Des élus de la Coalition Avenir Québec étaient sur place, dont Éric Caire et Marc Picard.
Le maire de Québec, Régis Labeaume, n'y était pas samedi. Il a offert ses condoléances aux familles vendredi soir, au salon funéraire, en compagnie de Louise Brunet, la mairesse de Lac-Beauport, d'où étaient originaires Yves, Maude et Charlelie Carrier.  Avec La Presse Canadienne
L'ambassadeur du Burkina Faso au Canada présent
L'ambassadeur du Burkina Faso au Canada, Amadou Adrien Koné, s'est déplacé à Québec, samedi, pour rendre hommage aux victimes de l'attentat terroriste survenu dans son pays.

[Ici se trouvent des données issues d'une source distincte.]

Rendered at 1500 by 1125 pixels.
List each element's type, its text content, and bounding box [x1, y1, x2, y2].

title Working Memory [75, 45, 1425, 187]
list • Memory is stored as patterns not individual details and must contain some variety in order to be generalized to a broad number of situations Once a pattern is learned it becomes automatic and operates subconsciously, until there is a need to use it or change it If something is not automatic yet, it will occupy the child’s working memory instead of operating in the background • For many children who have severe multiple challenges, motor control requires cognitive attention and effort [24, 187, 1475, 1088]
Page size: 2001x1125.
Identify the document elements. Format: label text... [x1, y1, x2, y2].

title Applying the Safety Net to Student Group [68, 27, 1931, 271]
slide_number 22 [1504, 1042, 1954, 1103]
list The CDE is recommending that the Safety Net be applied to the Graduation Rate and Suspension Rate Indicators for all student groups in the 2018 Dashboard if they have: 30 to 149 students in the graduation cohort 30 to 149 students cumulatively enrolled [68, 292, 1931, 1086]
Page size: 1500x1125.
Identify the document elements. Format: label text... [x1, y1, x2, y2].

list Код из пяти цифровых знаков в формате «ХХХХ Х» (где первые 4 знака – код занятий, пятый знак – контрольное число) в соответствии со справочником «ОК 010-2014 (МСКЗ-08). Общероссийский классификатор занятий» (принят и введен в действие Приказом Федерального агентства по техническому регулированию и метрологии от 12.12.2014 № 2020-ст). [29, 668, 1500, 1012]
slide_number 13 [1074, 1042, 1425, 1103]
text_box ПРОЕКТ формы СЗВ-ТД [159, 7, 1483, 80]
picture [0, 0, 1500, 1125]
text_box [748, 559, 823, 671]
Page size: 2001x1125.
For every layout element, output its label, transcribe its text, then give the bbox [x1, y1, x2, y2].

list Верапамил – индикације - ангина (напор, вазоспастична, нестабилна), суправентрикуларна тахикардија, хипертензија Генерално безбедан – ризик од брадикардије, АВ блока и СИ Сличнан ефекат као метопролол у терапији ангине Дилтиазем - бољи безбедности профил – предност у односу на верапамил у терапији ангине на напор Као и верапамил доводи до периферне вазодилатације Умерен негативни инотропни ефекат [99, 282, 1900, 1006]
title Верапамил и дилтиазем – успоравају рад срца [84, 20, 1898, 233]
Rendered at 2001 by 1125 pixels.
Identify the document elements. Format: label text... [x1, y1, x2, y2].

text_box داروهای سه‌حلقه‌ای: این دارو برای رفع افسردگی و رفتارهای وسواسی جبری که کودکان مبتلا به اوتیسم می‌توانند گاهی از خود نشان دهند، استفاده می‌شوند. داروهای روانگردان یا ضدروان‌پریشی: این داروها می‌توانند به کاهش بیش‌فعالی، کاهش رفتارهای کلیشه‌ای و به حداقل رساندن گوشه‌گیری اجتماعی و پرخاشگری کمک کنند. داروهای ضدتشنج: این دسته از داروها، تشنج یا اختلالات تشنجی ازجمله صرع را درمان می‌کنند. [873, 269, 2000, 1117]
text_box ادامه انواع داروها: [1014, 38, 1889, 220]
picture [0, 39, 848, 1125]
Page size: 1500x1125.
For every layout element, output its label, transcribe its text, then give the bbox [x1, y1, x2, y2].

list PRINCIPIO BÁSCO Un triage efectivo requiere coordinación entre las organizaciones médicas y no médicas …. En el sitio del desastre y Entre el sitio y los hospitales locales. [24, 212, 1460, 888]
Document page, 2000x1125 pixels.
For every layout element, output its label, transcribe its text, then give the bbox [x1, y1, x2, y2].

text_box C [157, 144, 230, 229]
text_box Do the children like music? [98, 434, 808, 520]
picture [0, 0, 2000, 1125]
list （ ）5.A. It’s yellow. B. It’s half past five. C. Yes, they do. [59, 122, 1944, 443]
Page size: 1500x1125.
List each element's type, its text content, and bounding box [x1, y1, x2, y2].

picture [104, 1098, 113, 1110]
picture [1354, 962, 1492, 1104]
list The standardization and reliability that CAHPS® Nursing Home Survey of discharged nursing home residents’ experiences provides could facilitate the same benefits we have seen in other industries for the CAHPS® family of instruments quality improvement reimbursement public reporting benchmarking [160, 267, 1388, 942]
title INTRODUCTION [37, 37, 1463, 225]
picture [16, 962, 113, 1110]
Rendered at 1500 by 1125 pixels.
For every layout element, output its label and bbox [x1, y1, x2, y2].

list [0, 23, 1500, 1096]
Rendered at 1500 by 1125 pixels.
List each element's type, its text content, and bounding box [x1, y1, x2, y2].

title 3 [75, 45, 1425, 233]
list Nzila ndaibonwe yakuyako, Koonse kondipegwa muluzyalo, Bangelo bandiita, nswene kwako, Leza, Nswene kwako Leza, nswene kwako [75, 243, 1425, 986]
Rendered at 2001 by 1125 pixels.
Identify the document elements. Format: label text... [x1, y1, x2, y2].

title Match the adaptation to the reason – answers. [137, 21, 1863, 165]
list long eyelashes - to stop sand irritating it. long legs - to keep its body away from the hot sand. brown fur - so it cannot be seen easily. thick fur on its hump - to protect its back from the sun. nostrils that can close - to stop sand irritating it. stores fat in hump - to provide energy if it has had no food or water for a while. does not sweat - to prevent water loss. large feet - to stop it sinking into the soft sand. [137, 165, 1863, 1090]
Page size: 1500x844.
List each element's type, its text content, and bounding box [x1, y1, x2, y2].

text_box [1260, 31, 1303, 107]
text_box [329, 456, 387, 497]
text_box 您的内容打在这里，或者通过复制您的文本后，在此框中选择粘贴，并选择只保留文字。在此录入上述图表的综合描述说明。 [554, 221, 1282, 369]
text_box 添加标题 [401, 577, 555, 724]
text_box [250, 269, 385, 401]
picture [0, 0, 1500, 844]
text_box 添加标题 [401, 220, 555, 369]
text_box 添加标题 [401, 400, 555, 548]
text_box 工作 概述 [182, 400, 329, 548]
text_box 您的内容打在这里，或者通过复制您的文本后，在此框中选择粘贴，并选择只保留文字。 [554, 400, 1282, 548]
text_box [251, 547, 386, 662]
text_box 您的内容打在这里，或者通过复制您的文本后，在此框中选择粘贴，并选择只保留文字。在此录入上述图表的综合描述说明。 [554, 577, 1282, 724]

Encore choqué par l'assaut d'Al-Qaïda au Maghreb islamique qui a fait 30 morts dans la capitale Ouagadougou, dont 8 Burkinabè et 22 étrangers, M. Koné s'est dit attristé par «une attaque qui a fauché la vie de travailleurs humanitaires qui étaient là pour travailler au développement de mon pays». «Ces attaques ont pour but d'effrayer tous ceux qui veulent apporter le soulagement à des populations démunies», a-t-il ajouté.
«[Aujourd'hui], ce que j'ai vu, la solidarité et la sympathie du peuple canadien pour les victimes, et notre présence aussi, est un message aux terroristes pour leur dire que [leurs attentats] ce n'est pas la voie pour aller dans le sens d'un monde humanitaire.»
Conscient que plusieurs nations ont besoin de réponses pour expliquer l'attentat, M. Koné a assuré que les autorités burkinabè faisaient tout en leur pouvoir, plus de trois semaines après les événements. «Nous continuons à chercher les causes pour trouver des solutions afin que cela ne se répète plus au Burkina Faso.»